The researchers used a data set from the TriNetX analytics network, which includes 62 health care organizations in the U.S. comprising 81 million patients.
The study looked at 513,284 cases of COVID-19 and examined how many people developed CVST. They compared that to patients who had the flu and those who had been vaccinated against COVID-19 with the Pfizer vaccine. They drew on data from the European Medicines Agency to compare the findings to cases of clots among people who have received the AstraZeneca vaccine, which has yet to be approved in the U.S.
Of the total number of COVID-19 cases the study examined, 20 people were diagnosed with CVST within two weeks of infection. That equates to 39 out of a million, the researchers said. Of the 20 patients, 10 were under the age of 40, and four people died.
The researchers also looked at 331,503 people who had received the Pfizer vaccine and found that just two had developed CVST, which equates to 4.1 per million. The EMA has also reported 169 cases of the clots out of 34 million vaccinations with the AstraZeneca jab, or five per million.
The findings concluded that compared with receiving the Pfizer vaccine, the risk of developing CVST from COVID-19 is about 10 times greater. Compared with getting the AstraZeneca vaccine, the risk was roughly eight times higher.

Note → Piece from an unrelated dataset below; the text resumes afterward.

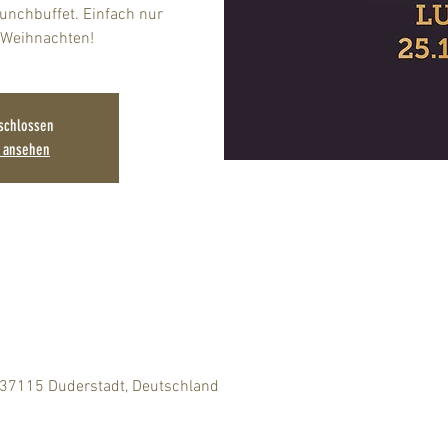
Lunchbuffet. Einfach nur
 Weihnachten!
schlossen
n ansehen
 37115 Duderstadt, Deutschland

By contrast, none of the people who had the flu developed CVST, and the rate of these blood clots across the entire dataset was 0.41 per million. That meant that the risk of contracting CVST was 100 times higher in people with COVID-19 than in the general population, although the researchers cautioned that the base rate for CVST is difficult to calculate.

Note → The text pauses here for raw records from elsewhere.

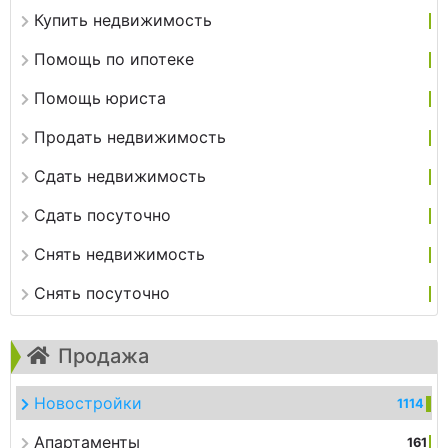
Купить недвижимость
Помощь по ипотеке
Помощь юриста
Продать недвижимость
Сдать недвижимость
Сдать посуточно
Снять недвижимость
Снять посуточно
Продажа
Новостройки
1114
Апартаменты
161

The study also examined cases of portal vein thrombosis, or PVT, a type of clotting that develops in vessels that take blood to the liver. Cases of PVT are also rare, but there have been some reports in people who have been vaccinated.
The researchers found 436.4 PVT cases per million in those infected with COVID-19 and 44.9 per million in those who had been vaccinated with the Pfizer shot. The study did not have similar data for the AstraZeneca vaccine.